Material to process below:

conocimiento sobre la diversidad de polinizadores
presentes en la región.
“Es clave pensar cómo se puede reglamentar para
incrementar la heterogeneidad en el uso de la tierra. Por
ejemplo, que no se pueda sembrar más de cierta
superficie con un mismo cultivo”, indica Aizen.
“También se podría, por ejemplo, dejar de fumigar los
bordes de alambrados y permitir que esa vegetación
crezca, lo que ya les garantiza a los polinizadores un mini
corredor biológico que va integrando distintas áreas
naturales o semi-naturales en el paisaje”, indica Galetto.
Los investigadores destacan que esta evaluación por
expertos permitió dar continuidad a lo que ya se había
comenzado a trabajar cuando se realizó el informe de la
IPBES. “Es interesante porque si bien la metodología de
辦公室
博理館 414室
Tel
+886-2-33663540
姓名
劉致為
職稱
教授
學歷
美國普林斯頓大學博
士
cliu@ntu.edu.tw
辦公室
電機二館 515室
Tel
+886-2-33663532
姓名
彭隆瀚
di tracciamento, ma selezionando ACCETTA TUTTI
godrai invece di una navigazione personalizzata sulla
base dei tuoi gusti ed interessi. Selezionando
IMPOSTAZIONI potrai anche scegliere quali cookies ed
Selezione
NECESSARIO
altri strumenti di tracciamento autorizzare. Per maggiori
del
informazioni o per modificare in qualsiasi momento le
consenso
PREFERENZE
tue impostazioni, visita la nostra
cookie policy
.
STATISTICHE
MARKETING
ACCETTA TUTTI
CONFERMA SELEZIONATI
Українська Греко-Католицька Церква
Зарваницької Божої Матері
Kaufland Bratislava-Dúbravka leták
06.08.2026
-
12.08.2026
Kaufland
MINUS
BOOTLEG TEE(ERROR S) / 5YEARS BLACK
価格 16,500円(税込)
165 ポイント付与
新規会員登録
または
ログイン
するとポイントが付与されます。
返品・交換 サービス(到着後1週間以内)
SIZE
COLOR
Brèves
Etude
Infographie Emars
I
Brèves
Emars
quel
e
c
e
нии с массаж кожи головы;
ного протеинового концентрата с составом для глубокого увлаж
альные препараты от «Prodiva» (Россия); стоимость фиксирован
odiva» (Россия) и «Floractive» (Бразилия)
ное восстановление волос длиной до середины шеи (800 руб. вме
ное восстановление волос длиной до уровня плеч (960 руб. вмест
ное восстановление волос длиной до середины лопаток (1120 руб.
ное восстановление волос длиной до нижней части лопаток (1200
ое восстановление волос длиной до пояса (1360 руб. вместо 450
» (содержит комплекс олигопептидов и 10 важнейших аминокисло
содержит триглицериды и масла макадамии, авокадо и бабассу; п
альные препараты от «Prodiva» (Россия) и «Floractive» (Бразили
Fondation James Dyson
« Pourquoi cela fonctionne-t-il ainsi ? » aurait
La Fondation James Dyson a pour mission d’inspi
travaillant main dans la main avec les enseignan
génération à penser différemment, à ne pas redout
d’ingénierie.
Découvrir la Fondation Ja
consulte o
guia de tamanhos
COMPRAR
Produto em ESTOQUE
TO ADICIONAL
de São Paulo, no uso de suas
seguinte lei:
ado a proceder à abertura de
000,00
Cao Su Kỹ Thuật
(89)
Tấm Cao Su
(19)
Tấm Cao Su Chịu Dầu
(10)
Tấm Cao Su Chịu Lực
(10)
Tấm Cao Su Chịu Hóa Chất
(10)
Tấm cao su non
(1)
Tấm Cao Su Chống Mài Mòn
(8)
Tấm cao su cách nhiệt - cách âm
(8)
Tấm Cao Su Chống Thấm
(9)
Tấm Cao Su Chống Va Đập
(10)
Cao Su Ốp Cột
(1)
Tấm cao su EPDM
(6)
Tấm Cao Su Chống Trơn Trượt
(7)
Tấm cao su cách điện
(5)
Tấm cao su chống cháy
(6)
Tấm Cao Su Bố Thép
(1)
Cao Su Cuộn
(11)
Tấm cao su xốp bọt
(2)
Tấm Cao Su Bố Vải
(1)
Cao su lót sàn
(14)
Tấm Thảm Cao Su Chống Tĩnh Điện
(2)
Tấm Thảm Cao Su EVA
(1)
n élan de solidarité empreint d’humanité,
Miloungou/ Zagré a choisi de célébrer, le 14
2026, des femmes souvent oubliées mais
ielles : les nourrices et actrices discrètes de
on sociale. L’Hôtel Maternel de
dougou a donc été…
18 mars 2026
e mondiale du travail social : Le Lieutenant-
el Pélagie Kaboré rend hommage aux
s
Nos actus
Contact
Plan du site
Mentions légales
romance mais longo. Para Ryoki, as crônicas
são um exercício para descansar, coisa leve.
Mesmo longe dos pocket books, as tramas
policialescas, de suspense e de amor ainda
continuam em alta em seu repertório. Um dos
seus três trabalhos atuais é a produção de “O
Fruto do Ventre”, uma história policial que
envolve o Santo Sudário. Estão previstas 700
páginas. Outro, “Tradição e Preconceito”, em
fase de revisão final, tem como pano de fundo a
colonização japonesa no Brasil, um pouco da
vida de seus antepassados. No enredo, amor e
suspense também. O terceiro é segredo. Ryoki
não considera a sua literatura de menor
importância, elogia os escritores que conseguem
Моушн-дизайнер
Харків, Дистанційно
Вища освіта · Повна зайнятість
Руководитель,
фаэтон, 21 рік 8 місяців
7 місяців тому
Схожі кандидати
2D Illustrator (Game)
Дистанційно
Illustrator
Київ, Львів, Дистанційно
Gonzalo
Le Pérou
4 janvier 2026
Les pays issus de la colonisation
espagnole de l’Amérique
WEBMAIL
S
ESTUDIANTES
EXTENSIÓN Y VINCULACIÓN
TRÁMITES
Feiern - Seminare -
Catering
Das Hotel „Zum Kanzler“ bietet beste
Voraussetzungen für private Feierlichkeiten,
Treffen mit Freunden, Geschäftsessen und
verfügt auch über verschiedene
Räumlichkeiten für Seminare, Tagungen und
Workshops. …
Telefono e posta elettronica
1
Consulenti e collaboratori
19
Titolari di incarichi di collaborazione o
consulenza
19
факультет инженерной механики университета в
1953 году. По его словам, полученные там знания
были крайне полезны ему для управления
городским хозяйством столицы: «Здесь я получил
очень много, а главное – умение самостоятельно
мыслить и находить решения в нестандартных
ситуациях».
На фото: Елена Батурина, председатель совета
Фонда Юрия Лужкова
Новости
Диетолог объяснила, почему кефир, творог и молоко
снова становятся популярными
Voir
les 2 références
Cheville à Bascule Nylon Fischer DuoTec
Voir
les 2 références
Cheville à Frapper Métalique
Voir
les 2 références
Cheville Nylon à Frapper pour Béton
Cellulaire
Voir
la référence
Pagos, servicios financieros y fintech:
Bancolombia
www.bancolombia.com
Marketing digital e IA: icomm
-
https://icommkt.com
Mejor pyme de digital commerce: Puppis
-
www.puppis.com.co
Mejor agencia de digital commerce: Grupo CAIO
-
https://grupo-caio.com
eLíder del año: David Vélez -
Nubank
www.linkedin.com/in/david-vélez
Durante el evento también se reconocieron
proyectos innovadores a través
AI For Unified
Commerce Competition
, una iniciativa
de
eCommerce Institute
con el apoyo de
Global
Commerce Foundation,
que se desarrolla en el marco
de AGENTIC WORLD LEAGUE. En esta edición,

End of Material to process.

Exercise goal:
From the records above, extract each line that contains the string "Dyson".

Exercise answer:
Fondation James Dyson
La Fondation James Dyson a pour mission d’inspi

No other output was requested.